The work of the Southwest Montana Sagebrush Partnership's larger goal is to spark a shift in the system to make conservation more durable and sustainable into the future. By connecting many individuals from within their growing communities directly to natural resource management, the Partnership will help sustain disappearing working lands and foster broader support of stewardship.
For more information about this partnership, contact Sean Claffey at sean.claffey@tnc.org.
Overview of the Southwest Montana Sagebrush Partnership stewardship accomplishments since 2018
Capacity: One full-time partnership coordination position started in 2018; another full-time wildlife corridor project coordinator started in 2021; and one full-time SMSP project coordinator position started in 2022.

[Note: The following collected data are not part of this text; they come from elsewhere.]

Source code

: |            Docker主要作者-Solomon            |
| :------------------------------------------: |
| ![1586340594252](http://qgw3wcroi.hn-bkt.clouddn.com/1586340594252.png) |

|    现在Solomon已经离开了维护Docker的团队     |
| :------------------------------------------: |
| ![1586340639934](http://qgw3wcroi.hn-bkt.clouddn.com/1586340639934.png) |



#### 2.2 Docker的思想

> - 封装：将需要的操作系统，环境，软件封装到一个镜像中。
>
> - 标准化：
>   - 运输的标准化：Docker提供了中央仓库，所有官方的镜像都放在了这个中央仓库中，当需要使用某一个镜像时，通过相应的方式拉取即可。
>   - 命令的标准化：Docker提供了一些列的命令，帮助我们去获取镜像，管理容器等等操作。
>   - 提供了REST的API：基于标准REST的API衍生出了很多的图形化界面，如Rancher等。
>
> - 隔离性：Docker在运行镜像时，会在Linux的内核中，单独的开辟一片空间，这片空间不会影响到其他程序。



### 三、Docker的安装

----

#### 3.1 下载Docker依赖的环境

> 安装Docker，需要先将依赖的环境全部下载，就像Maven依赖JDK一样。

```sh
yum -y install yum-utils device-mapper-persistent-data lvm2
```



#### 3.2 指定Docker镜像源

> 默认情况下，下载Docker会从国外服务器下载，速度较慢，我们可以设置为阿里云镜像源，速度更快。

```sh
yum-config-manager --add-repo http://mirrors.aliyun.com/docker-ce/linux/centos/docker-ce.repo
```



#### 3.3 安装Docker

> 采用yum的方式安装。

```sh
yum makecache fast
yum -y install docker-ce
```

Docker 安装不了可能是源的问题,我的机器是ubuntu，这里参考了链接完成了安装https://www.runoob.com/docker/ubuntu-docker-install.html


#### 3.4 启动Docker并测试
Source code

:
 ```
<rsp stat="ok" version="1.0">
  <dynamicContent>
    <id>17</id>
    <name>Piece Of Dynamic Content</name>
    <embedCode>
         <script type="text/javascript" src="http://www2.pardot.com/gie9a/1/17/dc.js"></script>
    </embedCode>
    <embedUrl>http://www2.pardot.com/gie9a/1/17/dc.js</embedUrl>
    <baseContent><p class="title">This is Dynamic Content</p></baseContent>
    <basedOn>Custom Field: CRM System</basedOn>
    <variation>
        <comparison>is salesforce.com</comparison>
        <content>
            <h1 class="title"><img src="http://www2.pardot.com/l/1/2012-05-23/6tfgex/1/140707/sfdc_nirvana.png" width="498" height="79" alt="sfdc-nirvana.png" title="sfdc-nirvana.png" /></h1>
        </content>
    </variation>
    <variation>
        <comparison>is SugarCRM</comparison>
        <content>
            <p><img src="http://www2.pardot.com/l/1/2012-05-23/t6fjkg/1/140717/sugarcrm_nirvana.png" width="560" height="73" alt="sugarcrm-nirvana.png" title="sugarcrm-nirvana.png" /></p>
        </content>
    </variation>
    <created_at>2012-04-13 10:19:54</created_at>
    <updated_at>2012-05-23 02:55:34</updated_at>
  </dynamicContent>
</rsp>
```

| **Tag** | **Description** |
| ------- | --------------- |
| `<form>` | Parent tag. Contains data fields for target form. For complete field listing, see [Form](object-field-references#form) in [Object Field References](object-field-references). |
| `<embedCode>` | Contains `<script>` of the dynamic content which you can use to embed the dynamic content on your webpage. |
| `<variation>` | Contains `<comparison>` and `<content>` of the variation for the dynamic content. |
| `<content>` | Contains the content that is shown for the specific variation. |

Total projects completed since 2018: 37
Acres of conifer expansion removed to restore habitat diversity and forage opportunities: 22,831
Wet meadow acreage preserved/restored: 60 acres
Structures installed to slow water and enhance its uptake by wet meadow habitats for natural storage: 868
Wet meadow habitat preserved/restored: 7.8 miles
Acreage under permanent conservation easement since 2018: 48,000
Fencing modified to become “wildlife-friendly”: 50 miles
Socio-economic impacts of projects and research grants
Four new small contractors engaged in restoration work, with the opportunity to work year-round.
Three new start-up companies supported by this area’s partnership conservation work.
As part of establishing employment opportunities in southwestern Montana, a locally based Youth Employment Program was created in 2021. This program will serve as a Conservation Corps made of local youth and young adults who will have an opportunity to make an hourly wage and contribute to their community and households.
Working with the wood products industry to pilot innovative ways to improve utilization of small diameter materials and biomass.
Over $1 million in projects implemented since 2018 and over $1.5 million in competitive research grants applied to assess the effects of conservation actions.
Southwest Montana Sagebrush Partnership Coordinator Sean Claffey helped put together a field crew comprised of unemployed fishing guides who were out of work due to the 2020 pandemic. This work was so interesting Montana Public Radio did a story on it. Listen to it here.
Land Health = Community Health: The Work Still to Do
Southwestern Montana partners bring together access to funding, technical expertise, and other resources to make conservation happen. Over the next several years, these partners will release numerous scientific products that objectively detail outcomes of management actions. Initial results have demonstrated that these approaches are working. Here is what is necessary to see this crucial conservation continue:
Investment and momentum cannot slow. Support of innovative ideas cannot cease. To keep the strong healthy landscapes and communities of southwestern Montana, to realize the full potential of this model for collaboration, and to leverage the success of this partnership to others across the West, a sustained commitment of time and funding is required by all partners at the national and regional scale, as well as by local landowners and organizations.
We must conserve the economic, social, ecological, and cultural values of this working landscape so it does not erode like so many places in the West. Please join in by learning more about this partnership and helping support its pursuit of a geography of sagebrush, opportunities, and hope.